Data taken from a collection:
-------------------------

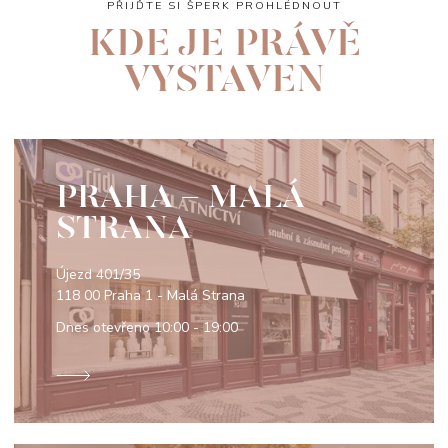
PŘIJĎTE SI ŠPERK PROHLÉDNOUT
KDE JE PRÁVĚ
VYSTAVEN
PRAHA - MALÁ
STRANA
Újezd 401/35
118 00 Praha 1 - Malá Strana
Dnes otevřeno
10:00 - 19:00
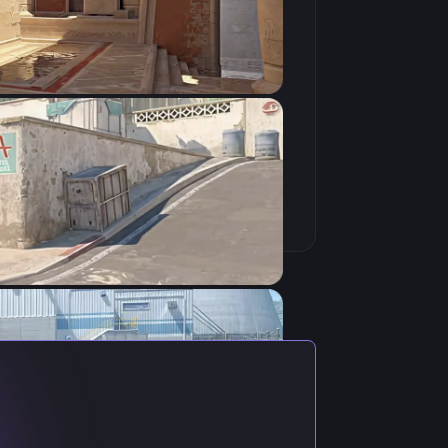
Скопировать
уальными настройками игрока.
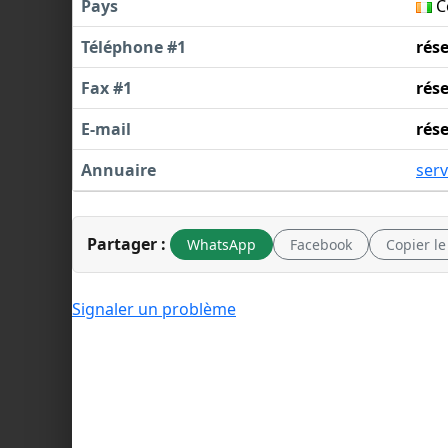
Pays
Cô
Téléphone #1
rés
Fax #1
rés
E-mail
rés
Annuaire
serv
Partager :
WhatsApp
Facebook
Copier le
Signaler un problème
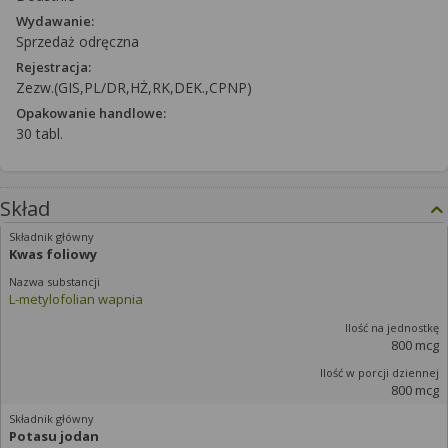
Wydawanie:
Sprzedaż odręczna
Rejestracja:
Zezw.(GIS,PL/DR,HŻ,RK,DEK.,CPNP)
Opakowanie handlowe:
30 tabl.
Skład
Kwas foliowy
L-metylofolian wapnia
800 mcg
800 mcg
Potasu jodan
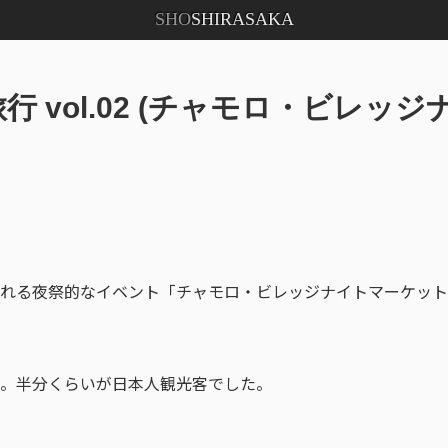
SHO
SHIRASAKA
行 vol.02 (チャモロ・ビレッ
れる夜祭的なイベント「チャモロ・ビレッジナイトマーケット
。半分くらいが日本人観光客でした。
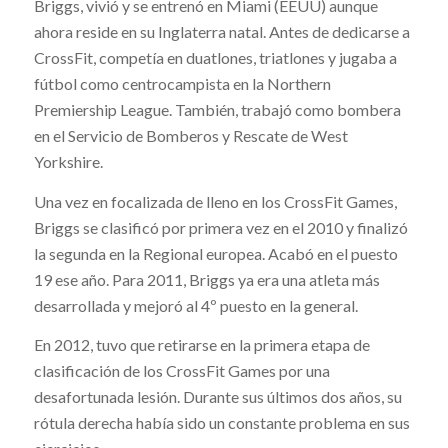
Briggs, vivió y se entrenó en Miami (EEUU) aunque
ahora reside en su Inglaterra natal. Antes de dedicarse a
CrossFit, competía en duatlones, triatlones y jugaba a
fútbol como centrocampista en la Northern
Premiership League. También, trabajó como bombera
en el Servicio de Bomberos y Rescate de West
Yorkshire.
Una vez en focalizada de lleno en los CrossFit Games,
Briggs se clasificó por primera vez en el 2010 y finalizó
la segunda en la Regional europea. Acabó en el puesto
19 ese año. Para 2011, Briggs ya era una atleta más
desarrollada y mejoró al 4º puesto en la general.
En 2012, tuvo que retirarse en la primera etapa de
clasificación de los CrossFit Games por una
desafortunada lesión. Durante sus últimos dos años, su
rótula derecha había sido un constante problema en sus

-------------------------

▸ **To do**
Copy the data word for word, starting at the line that contains "Скопировать" and continuing to the end. Omit the pictures from your answer.

▸ **Solved exercise**
Скопировать
уальными настройками игрока.
Pays
Cô
Téléphone #1
rés
Fax #1
rés
E-mail
rés
Annuaire
serv
Partager :
WhatsApp
Facebook
Copier le
Signaler un problème
Wydawanie:
Sprzedaż odręczna
Rejestracja:
Zezw.(GIS,PL/DR,HŻ,RK,DEK.,CPNP)
Opakowanie handlowe:
30 tabl.
Skład
Kwas foliowy
L-metylofolian wapnia
800 mcg
800 mcg
Potasu jodan
SHO
SHIRASAKA
行 vol.02 (チャモロ・ビレッ
れる夜祭的なイベント「チャモロ・ビレッジナイトマーケット
。半分くらいが日本人観光客でした。
Briggs, vivió y se entrenó en Miami (EEUU) aunque
ahora reside en su Inglaterra natal. Antes de dedicarse a
CrossFit, competía en duatlones, triatlones y jugaba a
fútbol como centrocampista en la Northern
Premiership League. También, trabajó como bombera
en el Servicio de Bomberos y Rescate de West
Yorkshire.
Una vez en focalizada de lleno en los CrossFit Games,
Briggs se clasificó por primera vez en el 2010 y finalizó
la segunda en la Regional europea. Acabó en el puesto
19 ese año. Para 2011, Briggs ya era una atleta más
desarrollada y mejoró al 4º puesto en la general.
En 2012, tuvo que retirarse en la primera etapa de
clasificación de los CrossFit Games por una
desafortunada lesión. Durante sus últimos dos años, su
rótula derecha había sido un constante problema en sus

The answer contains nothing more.